:: Work instructions ::
Resume the rclone_jobber backup tutorial, picking up right after its last line.

===== Selected text

The example jobs scripts make backups for a home PC. You can adapt rclone_jobber.sh and the example job scripts to suit your own backup needs.

Backup trivia: the verb form to “back up” is two words, whereas the noun is “backup”.

Disclaimer: Some of the scripts used in this tutorial delete or overwrite data. Unless you know exactly what you are doing, please work this tutorial on a spare computer that doesn’t contain data you don’t want to lose. This tutorial and associated scripts are distributed without any warranty. I am not responsible for any lost data.

Table of Contents

Install rclone

Install the latest rclone from https://rclone.org/downloads/

Install rclone_jobber

Download or clone the rclone_jobber repository.

The “examples” directory contains all the scripts used by this tutorial.

Setup environment path variables

Most tutorials use <value> notation to indicate substitution. This tutorial uses environment path variables to automate the substitutions. Thus, all the examples in this tutorial can run on your system without you having to edit the scripts.

The example scripts use the following environment path variables:

  • HOME
  • rclone_jobber
  • usb
  • remote (explained in “Configure a remote” section)

The above “rclone_jobber” path is the location of the rclone_jobber repository you downloaded.

Tutorial examples use the “usb” path variable to demonstrate backup to local mass storage. The “usb” path doesn’t actually have to be a USB drive.

If you’re on Linux, add these lines to your ~/.profile (or ~/.bash_profile) file, but with your system paths:

export rclone_jobber="/home/wolfv/rclone_jobber"
export usb="/media/wolfv/USB_device_name"

==========
===== Data records

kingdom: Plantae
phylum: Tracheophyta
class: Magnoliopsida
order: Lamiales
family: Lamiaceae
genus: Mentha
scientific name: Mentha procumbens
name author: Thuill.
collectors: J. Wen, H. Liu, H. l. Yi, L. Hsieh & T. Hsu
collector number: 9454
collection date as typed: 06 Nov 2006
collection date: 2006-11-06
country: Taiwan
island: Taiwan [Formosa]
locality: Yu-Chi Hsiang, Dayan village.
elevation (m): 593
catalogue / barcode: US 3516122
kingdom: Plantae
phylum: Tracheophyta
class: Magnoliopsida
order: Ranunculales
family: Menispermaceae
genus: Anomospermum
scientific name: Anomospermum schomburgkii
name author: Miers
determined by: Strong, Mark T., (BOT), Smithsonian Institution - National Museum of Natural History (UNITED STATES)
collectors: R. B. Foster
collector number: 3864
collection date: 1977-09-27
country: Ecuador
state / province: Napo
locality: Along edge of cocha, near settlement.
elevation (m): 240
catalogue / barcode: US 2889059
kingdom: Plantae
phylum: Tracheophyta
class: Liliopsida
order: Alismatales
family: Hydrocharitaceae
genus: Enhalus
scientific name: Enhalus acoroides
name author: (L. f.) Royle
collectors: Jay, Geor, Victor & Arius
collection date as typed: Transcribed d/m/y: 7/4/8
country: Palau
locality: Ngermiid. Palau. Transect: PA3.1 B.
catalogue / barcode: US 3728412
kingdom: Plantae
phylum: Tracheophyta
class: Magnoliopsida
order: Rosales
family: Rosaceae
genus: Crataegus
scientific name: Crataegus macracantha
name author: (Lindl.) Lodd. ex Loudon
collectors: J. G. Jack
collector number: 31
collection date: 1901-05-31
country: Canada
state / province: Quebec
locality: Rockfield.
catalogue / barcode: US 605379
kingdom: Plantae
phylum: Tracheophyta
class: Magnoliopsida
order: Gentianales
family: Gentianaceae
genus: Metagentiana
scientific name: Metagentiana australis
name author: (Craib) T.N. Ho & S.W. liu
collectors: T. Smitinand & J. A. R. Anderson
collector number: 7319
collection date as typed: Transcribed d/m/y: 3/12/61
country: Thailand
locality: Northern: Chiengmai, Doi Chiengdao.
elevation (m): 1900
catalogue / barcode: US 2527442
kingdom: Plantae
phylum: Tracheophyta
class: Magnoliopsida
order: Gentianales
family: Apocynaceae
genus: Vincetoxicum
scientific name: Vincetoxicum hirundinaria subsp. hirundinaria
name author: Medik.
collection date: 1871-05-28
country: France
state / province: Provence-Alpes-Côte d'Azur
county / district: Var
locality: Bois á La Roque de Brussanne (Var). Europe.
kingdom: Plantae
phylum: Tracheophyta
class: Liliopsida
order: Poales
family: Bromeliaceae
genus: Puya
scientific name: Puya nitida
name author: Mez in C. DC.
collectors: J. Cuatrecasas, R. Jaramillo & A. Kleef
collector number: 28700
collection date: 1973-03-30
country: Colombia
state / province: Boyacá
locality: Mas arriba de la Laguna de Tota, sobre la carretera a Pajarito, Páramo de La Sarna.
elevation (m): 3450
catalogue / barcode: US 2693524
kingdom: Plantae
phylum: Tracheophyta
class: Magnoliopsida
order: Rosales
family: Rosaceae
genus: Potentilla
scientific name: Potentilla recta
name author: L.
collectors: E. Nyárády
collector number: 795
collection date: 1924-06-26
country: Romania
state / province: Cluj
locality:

==========

:: Output of the task ::
Reload your .profile:

$ source ~/.profile

Now Linux shell should substitute $rclone_jobber and $usb.

Setup a test_data directory

This tutorial’s example scripts backup a small test directory.

The setup_test_data_directory.sh script will setup the small source directory. It recursively deletes the ~/test_rclone_data directory and rebuilds a fresh copy. To setup a test directory from the command line:

$ $rclone_jobber/examples/setup_test_data_directory.sh

Take rclone_jobber.sh for a test drive

Once you have the path variables and test_data directories setup, you can take rclone_jobber for a test drive.

Here is a minimal backup-job script for rclone_jobber:

#!/usr/bin/env sh

source="$HOME/test_rclone_data"
dest="$usb/test_rclone_backup"

$rclone_jobber/rclone_jobber.sh "$source" "$dest"

That last line calls rclone_jobber.sh with arguments source and dest.

Open the examples/job_backup_to_USB_minimal.sh in your favorite text editor. Set options to --dry-run:

options="--dry-run"

Run the backup job:

$ $rclone_jobber/examples/job_backup_to_USB_minimal.sh

The backup, $dest, was not created because –dry-run.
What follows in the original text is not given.